Sementara aku mempertimbangkan tawaran itu, anak laki-laki menjadi sangat bersemangat dengan ukuran dada gadis-gadis itu. Gadis-gadis di kelas memandang kami dengan jijik.
“Aku juga akan bergabung. Ngomong-ngomong, aku bertaruh pada Sakura,” Yamauchi menyela pembicaraan. Sakura adalah gadis yang agak polos yang memakai kacamata, tapi karena aku hampir tidak berbicara dengan siapa pun, sejujurnya aku tidak tahu banyak tentang dia. Sementara itu Yamauchi terlihat seperti sedang memikirkan sesuatu, dia menepuk pundak Profesor dan Ike lalu membisikkan sesuatu kepada mereka.
“Aku hanya memberi tahu kalian tentang ini. Sebenarnya, aku menyatakan perasaanku ke Sakura.”
“Apa?! S-serius?!” Ike adalah yang paling terkejut dan bingung tentang hal itu.
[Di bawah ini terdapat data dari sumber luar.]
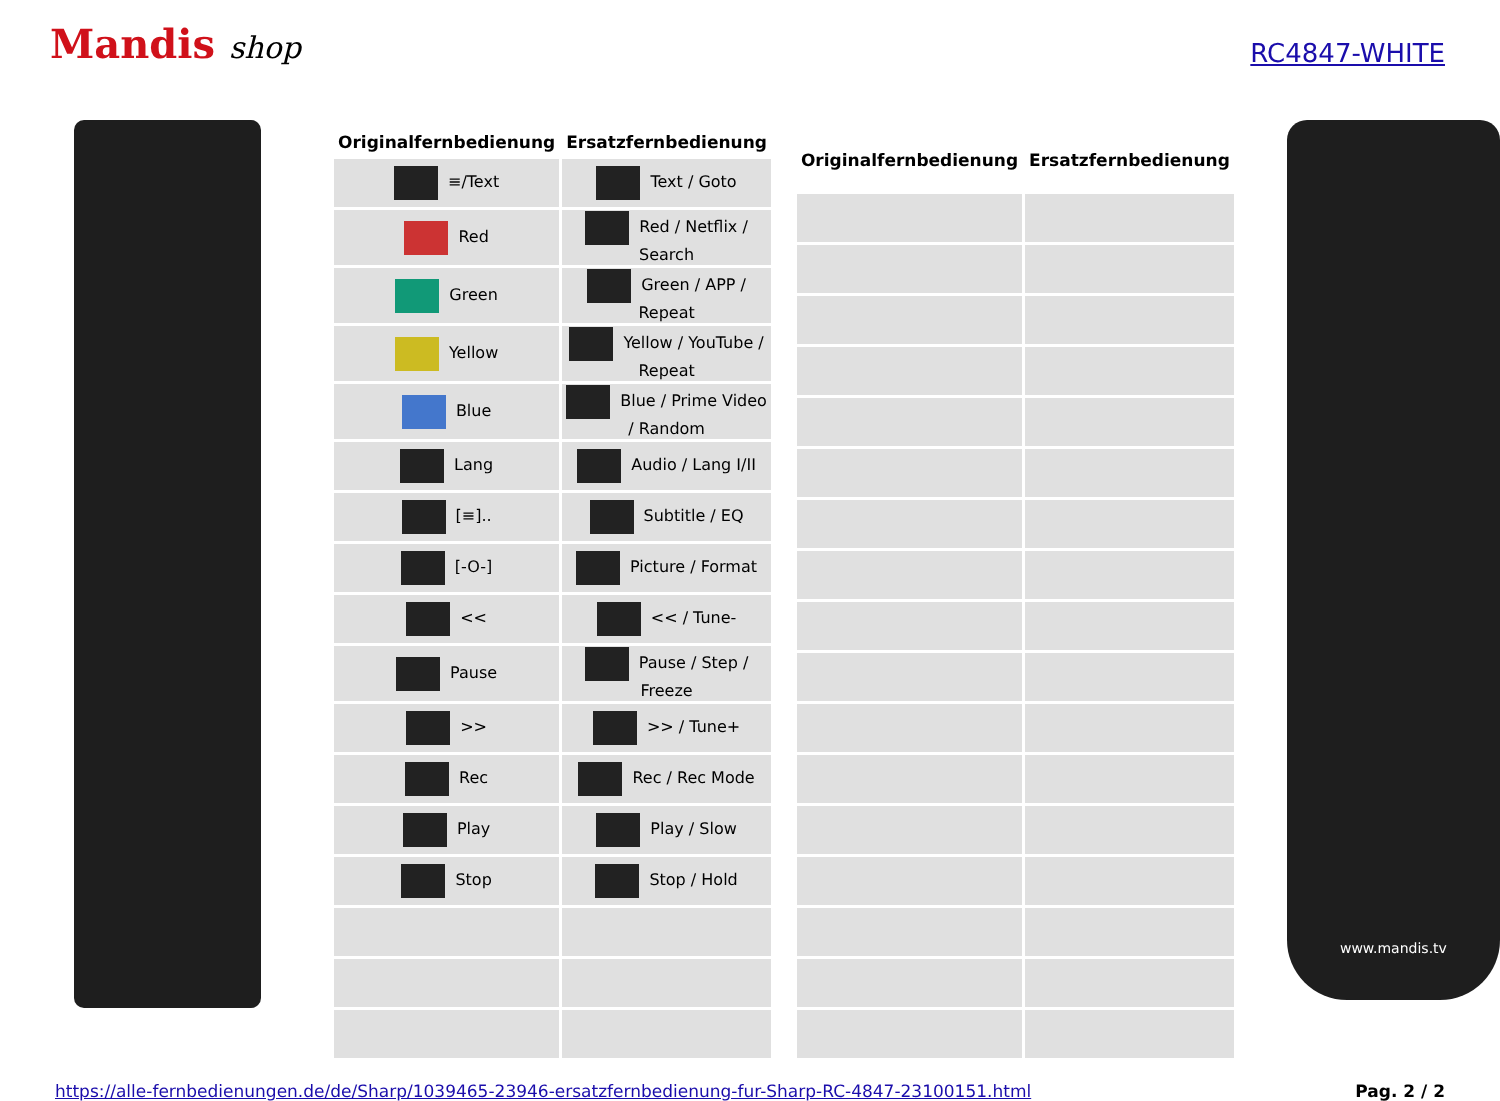Mandis shop
RC4847-WHITE
| Originalfernbedienung | Ersatzfernbedienung |
| --- | --- |
| ≡/Text | Text / Goto |
| Red | Red / Netflix / Search |
| Green | Green / APP / Repeat |
| Yellow | Yellow / YouTube / Repeat |
| Blue | Blue / Prime Video / Random |
| Lang | Audio / Lang I/II |
| [≡].. | Subtitle / EQ |
| [-O-] | Picture / Format |
| << | << / Tune- |
| Pause | Pause / Step / Freeze |
| >> | >> / Tune+ |
| Rec | Rec / Rec Mode |
| Play | Play / Slow |
| Stop | Stop / Hold |
| Originalfernbedienung | Ersatzfernbedienung |
| --- | --- |
www.mandis.tv
https://alle-fernbedienungen.de/de/Sharp/1039465-23946-ersatzfernbedienung-fur-Sharp-RC-4847-23100151.html Pag. 2 / 2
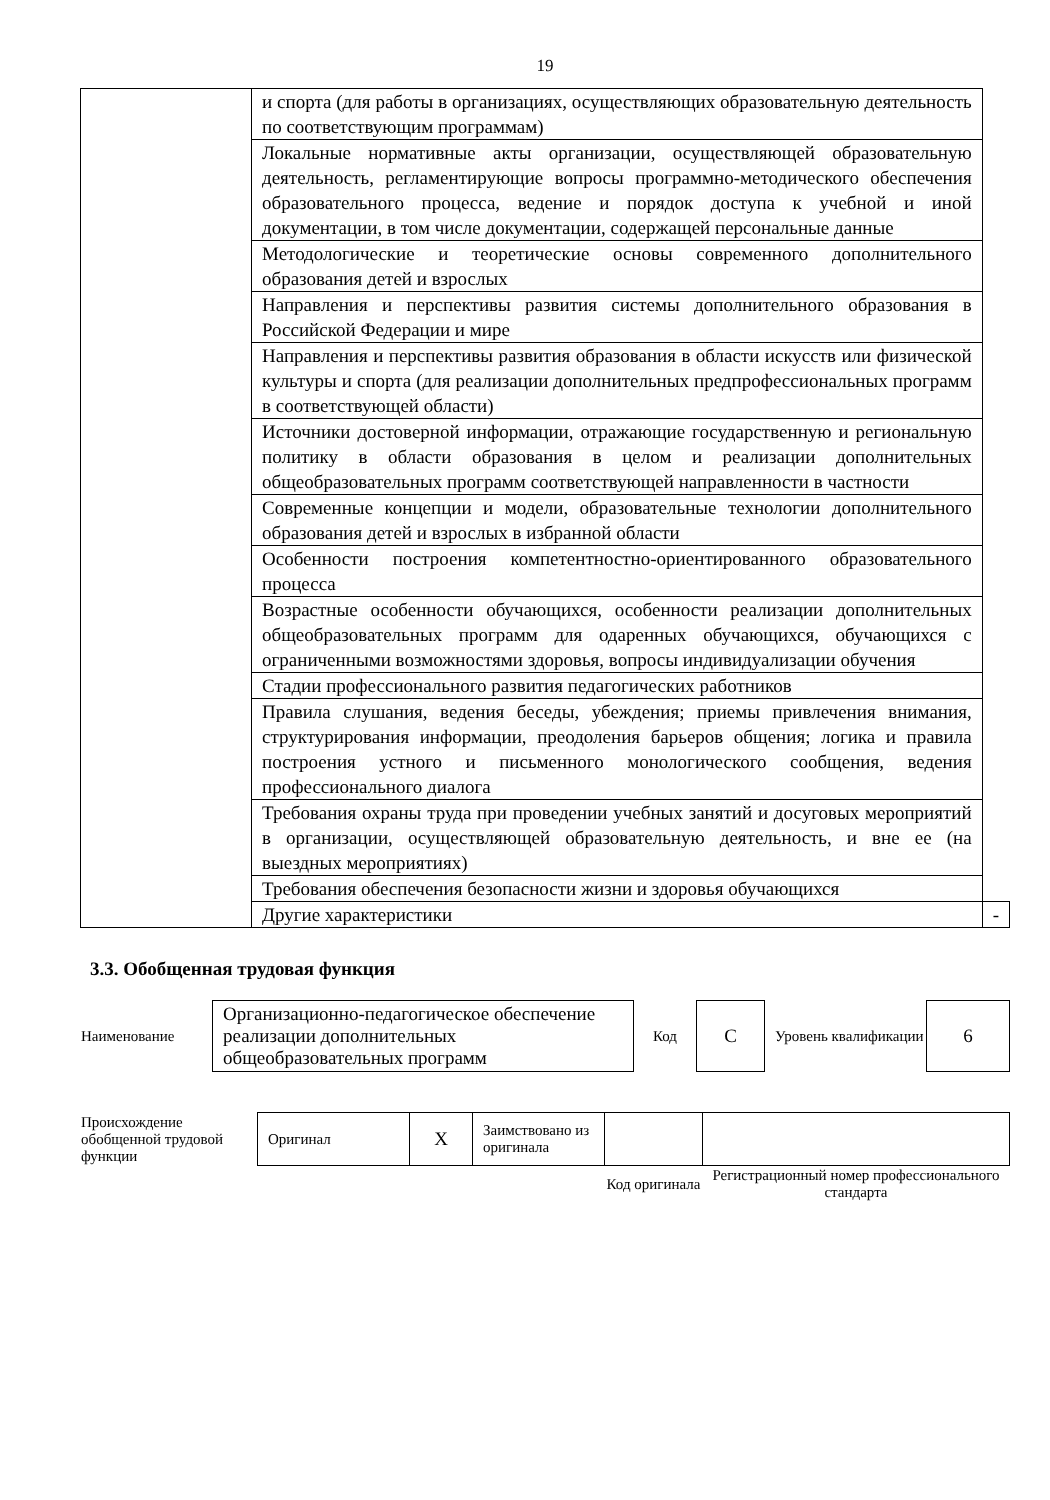19
| | и спорта (для работы в организациях, осуществляющих образовательную деятельность по соответствующим программам) | |
| | Локальные нормативные акты организации, осуществляющей образовательную деятельность, регламентирующие вопросы программно-методического обеспечения образовательного процесса, ведение и порядок доступа к учебной и иной документации, в том числе документации, содержащей персональные данные | |
| | Методологические и теоретические основы современного дополнительного образования детей и взрослых | |
| | Направления и перспективы развития системы дополнительного образования в Российской Федерации и мире | |
| | Направления и перспективы развития образования в области искусств или физической культуры и спорта (для реализации дополнительных предпрофессиональных программ в соответствующей области) | |
| | Источники достоверной информации, отражающие государственную и региональную политику в области образования в целом и реализации дополнительных общеобразовательных программ соответствующей направленности в частности | |
| | Современные концепции и модели, образовательные технологии дополнительного образования детей и взрослых в избранной области | |
| | Особенности построения компетентностно-ориентированного образовательного процесса | |
| | Возрастные особенности обучающихся, особенности реализации дополнительных общеобразовательных программ для одаренных обучающихся, обучающихся с ограниченными возможностями здоровья, вопросы индивидуализации обучения | |
| | Стадии профессионального развития педагогических работников | |
| | Правила слушания, ведения беседы, убеждения; приемы привлечения внимания, структурирования информации, преодоления барьеров общения; логика и правила построения устного и письменного монологического сообщения, ведения профессионального диалога | |
| | Требования охраны труда при проведении учебных занятий и досуговых мероприятий в организации, осуществляющей образовательную деятельность, и вне ее (на выездных мероприятиях) | |
| | Требования обеспечения безопасности жизни и здоровья обучающихся | |
| | Другие характеристики | - |
3.3. Обобщенная трудовая функция
| Наименование | Организационно-педагогическое обеспечение реализации дополнительных общеобразовательных программ | Код | C | Уровень квалификации | 6 |
| Происхождение обобщенной трудовой функции | Оригинал | X | Заимствовано из оригинала | | |
| | | | | Код оригинала | Регистрационный номер профессионального стандарта |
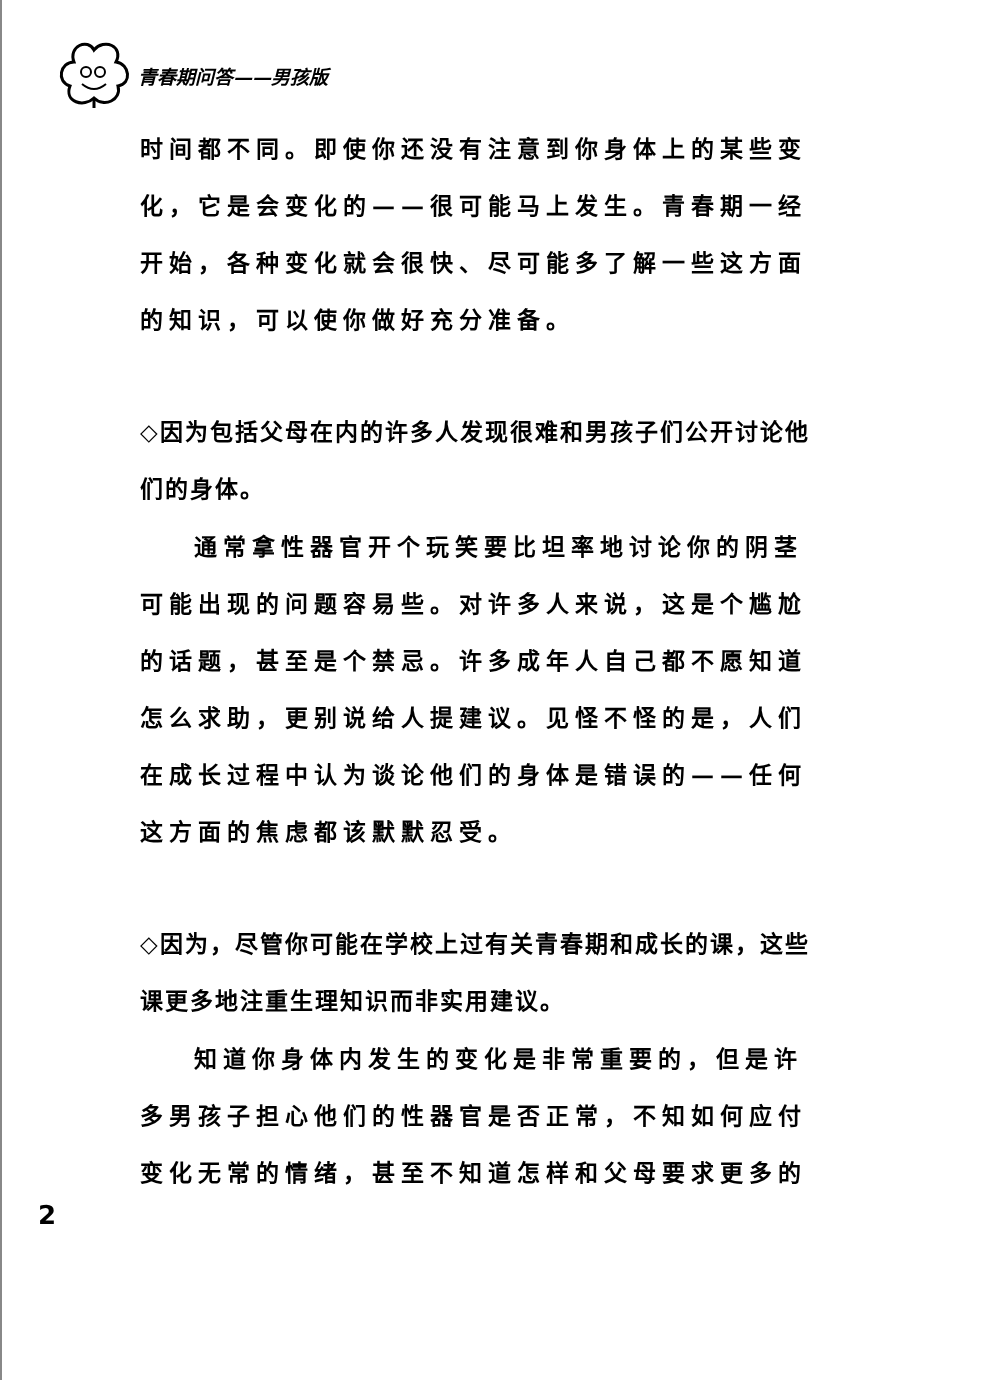青春期问答——男孩版
时间都不同。即使你还没有注意到你身体上的某些变化，它是会变化的——很可能马上发生。青春期一经开始，各种变化就会很快、尽可能多了解一些这方面的知识，可以使你做好充分准备。
◇因为包括父母在内的许多人发现很难和男孩子们公开讨论他们的身体。
通常拿性器官开个玩笑要比坦率地讨论你的阴茎可能出现的问题容易些。对许多人来说，这是个尴尬的话题，甚至是个禁忌。许多成年人自己都不愿知道怎么求助，更别说给人提建议。见怪不怪的是，人们在成长过程中认为谈论他们的身体是错误的——任何这方面的焦虑都该默默忍受。
◇因为，尽管你可能在学校上过有关青春期和成长的课，这些课更多地注重生理知识而非实用建议。
知道你身体内发生的变化是非常重要的，但是许多男孩子担心他们的性器官是否正常，不知如何应付变化无常的情绪，甚至不知道怎样和父母要求更多的
2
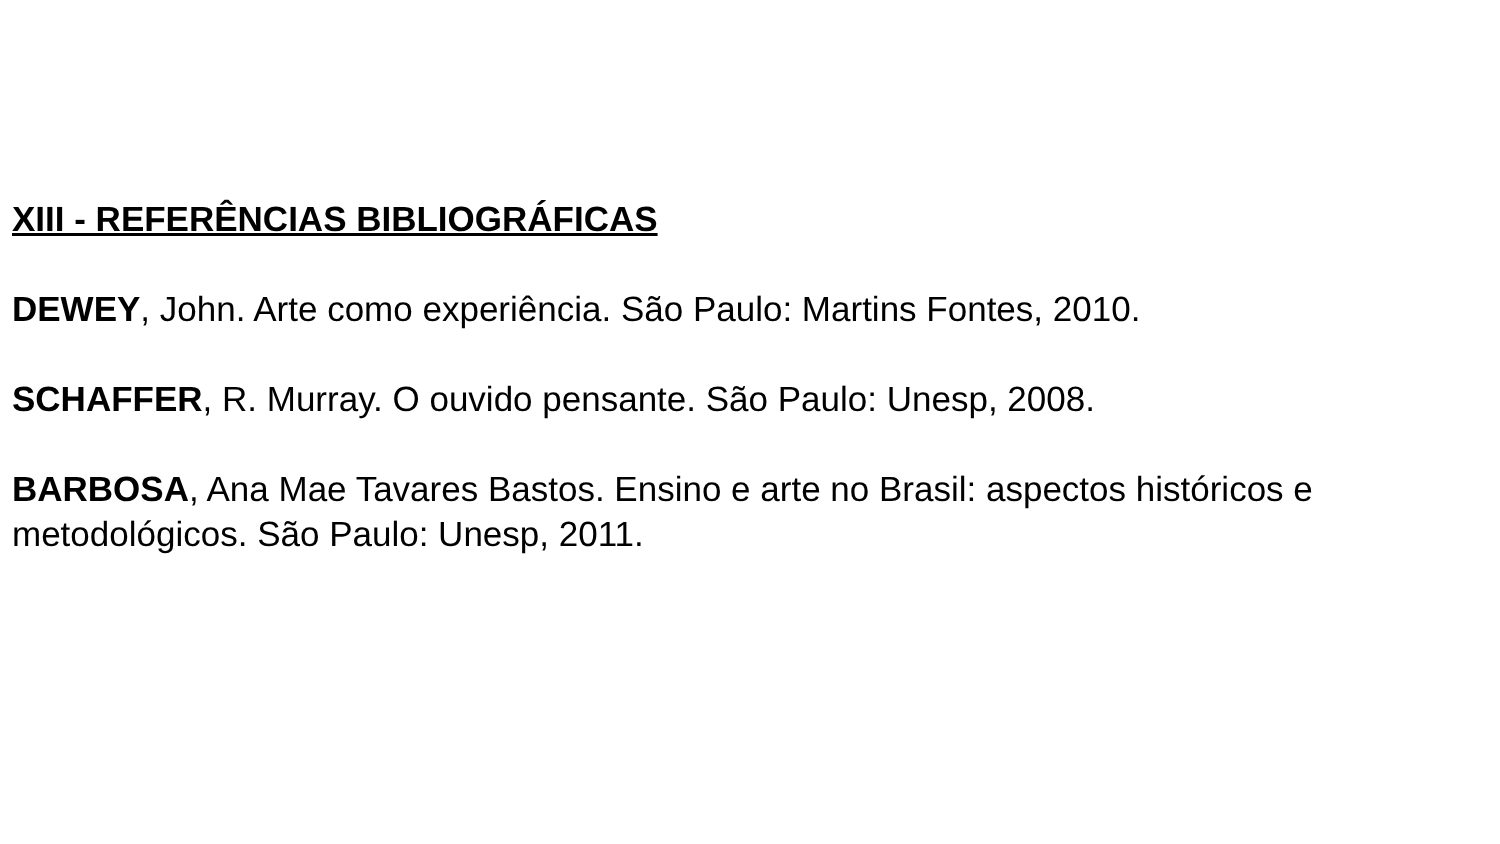XIII - REFERÊNCIAS BIBLIOGRÁFICAS
DEWEY, John. Arte como experiência. São Paulo: Martins Fontes, 2010.
SCHAFFER, R. Murray. O ouvido pensante. São Paulo: Unesp, 2008.
BARBOSA, Ana Mae Tavares Bastos. Ensino e arte no Brasil: aspectos históricos e metodológicos. São Paulo: Unesp, 2011.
Apakah cita-citanya untuk menjadi orang pertama di kelas yang mendapatkan pacar telah gagal?
“Ya, aku serius. Tapi rahasiakan ini. Ini hanya di antara kita, mengerti? Maksudku, aku pikir dia benar-benar polos pada awalnya, tapi kemudian aku melihatnya memakai pakaian biasa. Dia sangat besar.”
“Dasar bodoh. Jika dia tidak imut, kau seharusnya tidak mengajaknya kencan, meskipun dia punya dada besar. Aku tidak akan berkencan dengan siapa pun kecuali mereka berada di tingkatan yang sama dengan Kushida atau Hasebe. Aku tidak tertarik dengan gadis polos.”
Dia berbicara kasar karena tidak ada orang lain di sekitar. Aku bertanya-tanya tentang Yamauchi ketika dia mengatakan bahwa dia mengajak Sakura kencan. Aku meragukan hal itu. Pada akhirnya, aku memutuskan untuk bertaruh pada gadis dengan peluang tertinggi.